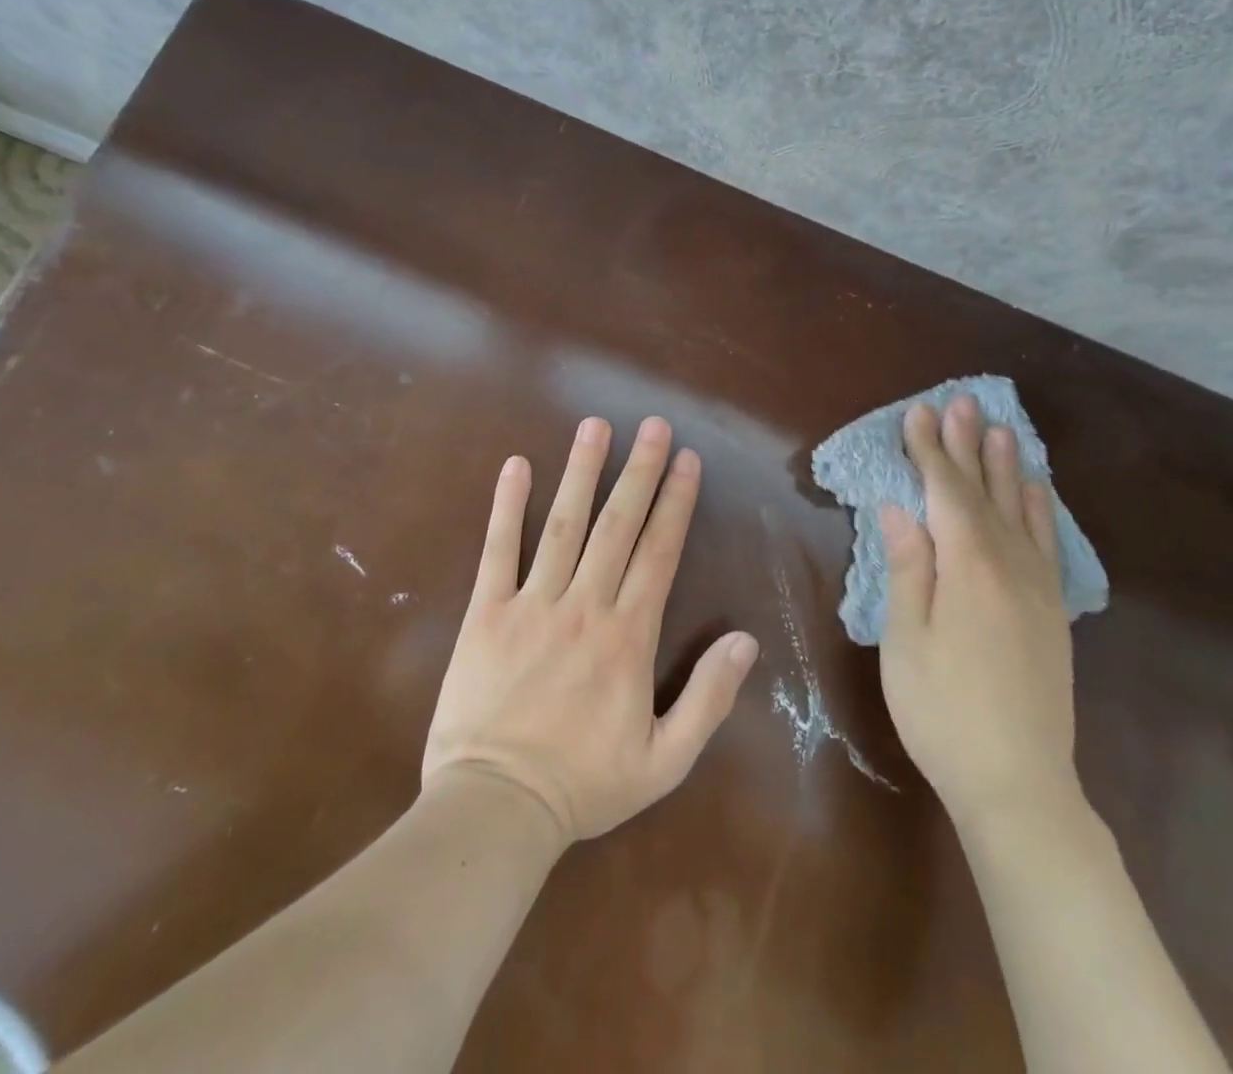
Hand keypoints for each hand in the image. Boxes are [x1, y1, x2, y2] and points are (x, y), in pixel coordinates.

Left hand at [423, 416, 759, 846]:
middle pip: (618, 525)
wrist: (496, 808)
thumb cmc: (584, 785)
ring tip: (596, 426)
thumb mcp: (665, 761)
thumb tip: (745, 641)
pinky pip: (498, 550)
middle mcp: (584, 605)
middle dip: (639, 471)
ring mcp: (533, 604)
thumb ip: (709, 699)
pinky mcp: (487, 613)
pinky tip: (515, 465)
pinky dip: (506, 506)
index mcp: (628, 636)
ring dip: (582, 471)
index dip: (676, 502)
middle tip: (653, 425)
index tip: (687, 459)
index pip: (659, 552)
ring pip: (563, 524)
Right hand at [879, 396, 1085, 837]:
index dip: (930, 451)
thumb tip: (900, 507)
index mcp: (968, 567)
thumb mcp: (905, 638)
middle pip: (985, 492)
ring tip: (1002, 430)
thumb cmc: (942, 709)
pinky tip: (1035, 494)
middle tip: (962, 402)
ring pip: (1022, 511)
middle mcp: (1010, 565)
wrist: (1018, 782)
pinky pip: (1046, 542)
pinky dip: (1038, 509)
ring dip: (1008, 467)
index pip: (945, 492)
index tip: (919, 413)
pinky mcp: (1053, 612)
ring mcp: (1038, 588)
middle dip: (969, 445)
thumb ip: (908, 566)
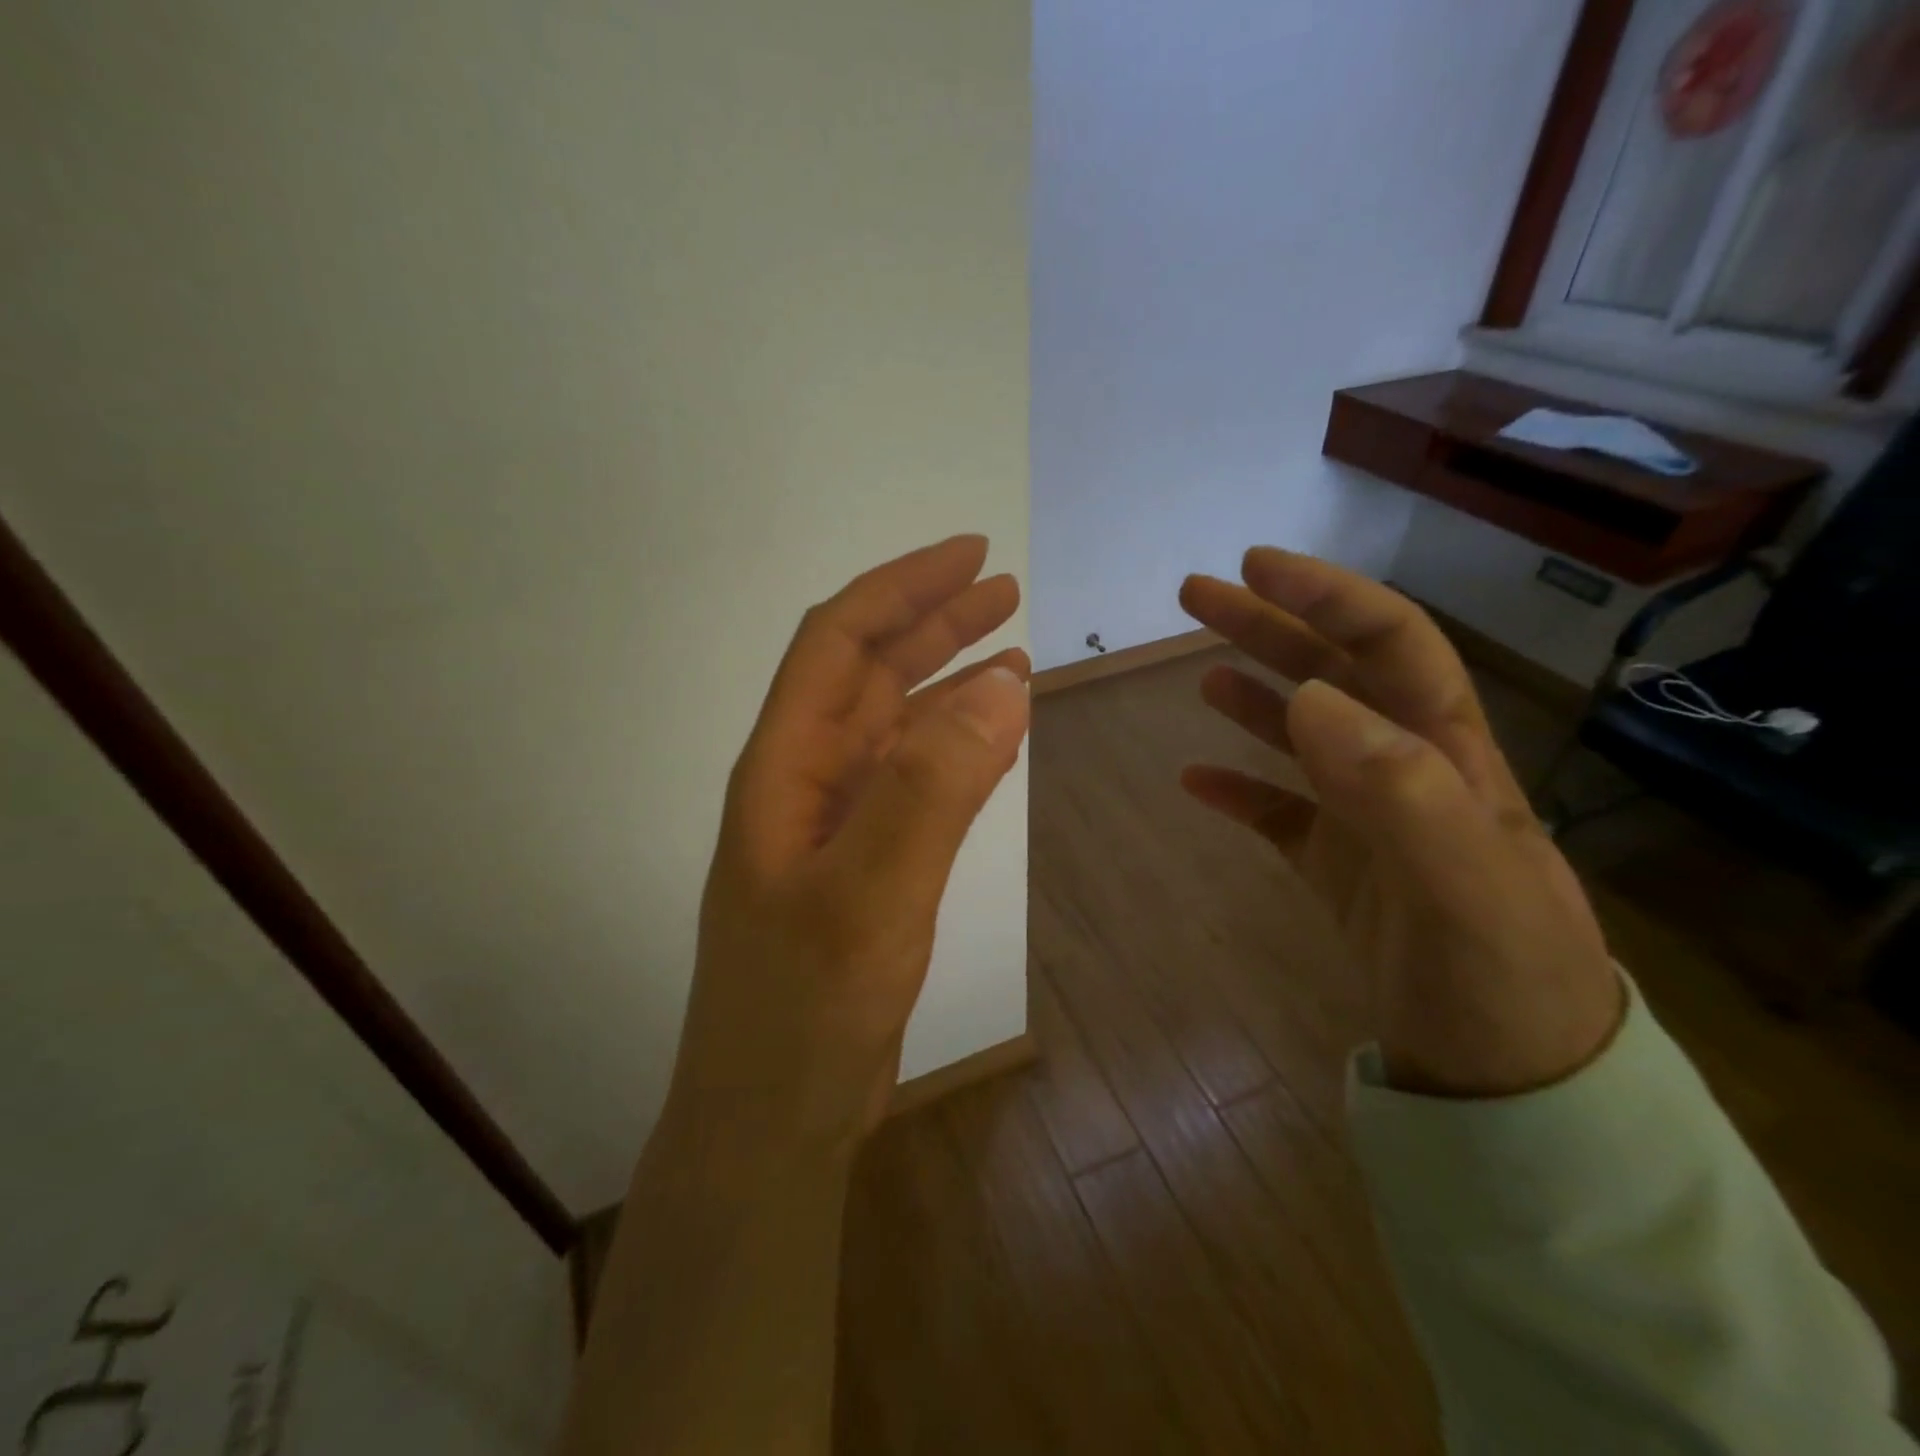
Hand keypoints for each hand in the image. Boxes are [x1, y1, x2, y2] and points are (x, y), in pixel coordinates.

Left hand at [666, 535, 1029, 1158]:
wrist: (775, 1118)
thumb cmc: (804, 1011)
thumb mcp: (868, 896)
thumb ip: (929, 790)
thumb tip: (1000, 685)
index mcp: (783, 769)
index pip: (837, 644)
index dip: (901, 590)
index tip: (972, 555)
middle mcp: (803, 782)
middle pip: (866, 675)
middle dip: (931, 623)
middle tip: (1003, 590)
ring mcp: (832, 825)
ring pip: (892, 727)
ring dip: (946, 682)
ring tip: (1010, 652)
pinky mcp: (863, 865)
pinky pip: (912, 781)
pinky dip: (953, 747)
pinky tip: (989, 737)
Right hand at [1179, 548, 1622, 1097]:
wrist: (1509, 1080)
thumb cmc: (1498, 978)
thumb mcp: (1466, 887)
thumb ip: (1400, 789)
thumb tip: (1312, 698)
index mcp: (1445, 756)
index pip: (1390, 645)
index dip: (1327, 596)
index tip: (1255, 567)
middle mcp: (1405, 771)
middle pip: (1333, 675)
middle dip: (1269, 626)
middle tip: (1196, 595)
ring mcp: (1366, 821)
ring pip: (1302, 735)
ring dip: (1254, 693)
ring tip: (1201, 671)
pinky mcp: (1337, 868)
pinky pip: (1278, 813)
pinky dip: (1238, 789)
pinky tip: (1196, 780)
--------------------------------
Work order
Print each line of the listing, starting at its first and ending with the line that holds "thumb mcp: (905, 638)", but skip any pictures.

Written solution
Hand keypoints for each hand in the image. Boxes are [x1, y1, x2, y2] and points are (x, y), in pixel coordinates.

Left hand at [423, 416, 759, 846]:
middle pip: (618, 525)
wrist: (496, 808)
thumb cmc: (584, 785)
ring tip: (596, 426)
thumb mcp: (665, 761)
thumb tip: (745, 641)
pinky pip: (498, 550)
middle mcp: (584, 605)
middle dip: (639, 471)
ring mcp: (533, 604)
thumb ip: (709, 699)
pinky mcp: (487, 613)
pinky tip: (515, 465)
pinky dip: (506, 506)
index mcp: (628, 636)
ring dip: (582, 471)
index dip: (676, 502)
middle tip: (653, 425)
index tip: (687, 459)
index pip: (659, 552)
ring pip: (563, 524)
Right hand at [879, 396, 1085, 837]:
index dip: (930, 451)
thumb tip: (900, 507)
index mcp: (968, 567)
thumb mcp: (905, 638)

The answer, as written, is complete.